More about the festival is at www.schack.org/events/fresh-paint.

Artists working at Fresh Paint

More than 100 artists booths will be open during the festival. The Schack’s featured demonstrations include the popular festival hot shop for glass blowing by Cloud Cap Glass and wood carving by Quilceda Carvers.

Local artists who will be at the festival include Yukie Adams, Rocky Barrick, Wolff Bowden, Monica Bretherton, Cheryl Brown, Jody Cain, Dennis Cant, Allan Carandang, Rin Causey, Jackie Cort, Katherine Critchfield, Lisa Dahl, Sandy Dahlberg, Ann Davenport, Rick Davenport, Teri Davis, Margaret Demarse, Amy Duncan, Garrett Eckard, Beth Francois, Diane Frederick and Janet Hamilton.

Also, Ron Hinshaw, Cherie Keese, Patricia Larzelier, Melissa Luna, Jerry Lyman, Katie Matson, Susan McManamen, Hung Nguyen, Isidro Nilsson, Rodney Patzer, Julie Perrine, Elizabeth Person, Evan Peterson, Dave Roseburg, Dolors Ruscha, Siwen Tao, Julie Tosch, Roxann Van Wyk, Jamie Wick, Thomas Williams, Beth Wright and Karen Young.

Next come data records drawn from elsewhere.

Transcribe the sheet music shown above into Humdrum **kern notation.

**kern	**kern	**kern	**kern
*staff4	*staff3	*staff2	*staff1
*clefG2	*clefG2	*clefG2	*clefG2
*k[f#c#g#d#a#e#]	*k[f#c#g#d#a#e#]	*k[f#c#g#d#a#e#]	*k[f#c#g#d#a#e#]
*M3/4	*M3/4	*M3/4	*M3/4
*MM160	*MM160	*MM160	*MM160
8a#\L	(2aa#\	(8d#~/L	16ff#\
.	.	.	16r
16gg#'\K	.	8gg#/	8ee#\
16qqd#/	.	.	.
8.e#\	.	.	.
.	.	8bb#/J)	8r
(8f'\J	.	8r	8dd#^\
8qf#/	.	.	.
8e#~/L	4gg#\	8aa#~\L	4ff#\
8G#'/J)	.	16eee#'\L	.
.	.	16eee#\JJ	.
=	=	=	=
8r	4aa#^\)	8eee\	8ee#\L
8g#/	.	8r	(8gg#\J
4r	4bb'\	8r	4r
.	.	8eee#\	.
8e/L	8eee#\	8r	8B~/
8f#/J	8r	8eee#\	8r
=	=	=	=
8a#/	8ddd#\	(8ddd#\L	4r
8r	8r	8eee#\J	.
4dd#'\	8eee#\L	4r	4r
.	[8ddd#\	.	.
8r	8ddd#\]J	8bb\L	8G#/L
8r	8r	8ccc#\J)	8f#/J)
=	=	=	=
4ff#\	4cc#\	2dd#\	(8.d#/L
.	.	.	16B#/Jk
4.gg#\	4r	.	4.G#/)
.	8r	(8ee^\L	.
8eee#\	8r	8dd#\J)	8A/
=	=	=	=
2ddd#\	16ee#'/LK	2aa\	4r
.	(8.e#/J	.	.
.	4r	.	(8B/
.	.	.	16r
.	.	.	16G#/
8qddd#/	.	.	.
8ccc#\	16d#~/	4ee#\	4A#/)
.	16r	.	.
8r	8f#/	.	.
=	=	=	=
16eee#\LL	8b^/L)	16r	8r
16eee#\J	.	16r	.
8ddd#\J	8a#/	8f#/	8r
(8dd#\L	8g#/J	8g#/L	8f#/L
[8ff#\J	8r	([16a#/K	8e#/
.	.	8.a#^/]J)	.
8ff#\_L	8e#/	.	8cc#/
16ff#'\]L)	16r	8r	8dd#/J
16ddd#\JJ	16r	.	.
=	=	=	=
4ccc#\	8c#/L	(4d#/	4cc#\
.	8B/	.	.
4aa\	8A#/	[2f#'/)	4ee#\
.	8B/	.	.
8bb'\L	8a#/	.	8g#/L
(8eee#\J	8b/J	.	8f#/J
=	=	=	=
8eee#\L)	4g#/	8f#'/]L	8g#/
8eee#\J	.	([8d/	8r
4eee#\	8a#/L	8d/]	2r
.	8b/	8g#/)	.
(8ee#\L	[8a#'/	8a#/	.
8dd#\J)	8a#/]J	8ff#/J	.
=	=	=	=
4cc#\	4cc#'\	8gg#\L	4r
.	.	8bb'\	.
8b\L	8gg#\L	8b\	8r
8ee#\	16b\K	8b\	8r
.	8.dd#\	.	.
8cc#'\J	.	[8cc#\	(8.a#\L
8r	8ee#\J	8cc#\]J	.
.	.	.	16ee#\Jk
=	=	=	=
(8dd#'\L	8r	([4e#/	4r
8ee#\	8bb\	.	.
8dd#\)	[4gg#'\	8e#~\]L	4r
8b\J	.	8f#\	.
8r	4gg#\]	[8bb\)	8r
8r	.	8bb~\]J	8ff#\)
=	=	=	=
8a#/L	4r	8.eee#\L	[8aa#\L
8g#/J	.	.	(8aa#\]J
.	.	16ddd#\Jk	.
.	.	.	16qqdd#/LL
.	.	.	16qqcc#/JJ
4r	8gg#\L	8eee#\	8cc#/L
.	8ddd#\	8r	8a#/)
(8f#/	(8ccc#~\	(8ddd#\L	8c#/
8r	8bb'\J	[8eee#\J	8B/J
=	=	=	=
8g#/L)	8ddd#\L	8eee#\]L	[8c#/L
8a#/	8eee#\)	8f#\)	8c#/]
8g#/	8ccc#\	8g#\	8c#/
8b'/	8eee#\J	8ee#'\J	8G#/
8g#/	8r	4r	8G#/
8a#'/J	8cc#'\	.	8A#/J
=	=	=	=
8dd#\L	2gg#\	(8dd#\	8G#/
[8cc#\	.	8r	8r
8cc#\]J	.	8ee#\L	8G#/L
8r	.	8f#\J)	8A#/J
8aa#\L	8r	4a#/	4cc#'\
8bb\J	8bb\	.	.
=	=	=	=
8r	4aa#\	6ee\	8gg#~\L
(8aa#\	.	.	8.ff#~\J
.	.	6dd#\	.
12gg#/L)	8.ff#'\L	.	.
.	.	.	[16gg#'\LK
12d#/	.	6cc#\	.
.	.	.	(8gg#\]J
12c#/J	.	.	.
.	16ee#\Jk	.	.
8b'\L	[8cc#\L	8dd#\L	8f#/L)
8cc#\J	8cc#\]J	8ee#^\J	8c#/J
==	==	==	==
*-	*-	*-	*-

Ride the bus to Fresh Paint

The festival is located at 1700 W. Marine View Drive where parking is limited. Everett Transit is offering Route 6 bus service between Everett Station and the Port of Everett Marina. Catch the bus at any bus stop regularly served by Route 6. Regular fares apply. Visit everetttransit.org for schedule information.

Musical entertainment

The festival’s new beer and wine garden by Everett Music Initiative is from 11 a.m. to 6 p.m. each day. Food booths also will be on hand, or you can take in a meal at one of the marina restaurants.

The scheduled musical artists on the main stage Aug. 19 are the Ginger Ups at 10 a.m., IvyLane at noon and The Winterlings at 2 p.m. On the stage near the festival hot shop will be Glen Cunningham at 10 a.m., Ronnda Cadle at noon and Joel and Ivy Ricci at 2:30 p.m.

On Aug. 20, hear Feire Warning at 10 a.m., Sundae & Mr. Goessl at noon, The Sidewalk Trio at 2 p.m. and see the Baile Folklore Colibri dance group at 4 p.m., all on the main stage. The hot shop stage features Rondo Swing at 10 a.m., Ronnda Cadle at noon and Murray Reid the juggler at 2 p.m.

The Float Find

Just north of the main event, the 10th annual Fresh Paint Float Find takes place on Jetty Island on Saturday. Walk the sandy shore in search of glass sea floats made in the Schack hot shop. Visitors may take the passenger ferry from the 10th Street Marina Park starting at 8:30 a.m., but the beach will not open for this mad hunt until 10:30 a.m. The Float Find is a free community activity and reservations are highly recommended. To make ferry reservations, call 425-257-8304.

Don’t have time for the Float Find? Stop by the Schack Art Center and blow your own glass float on Sunday from noon to 5 p.m. Cost is $55 per slot. To register, call 425-259-5050.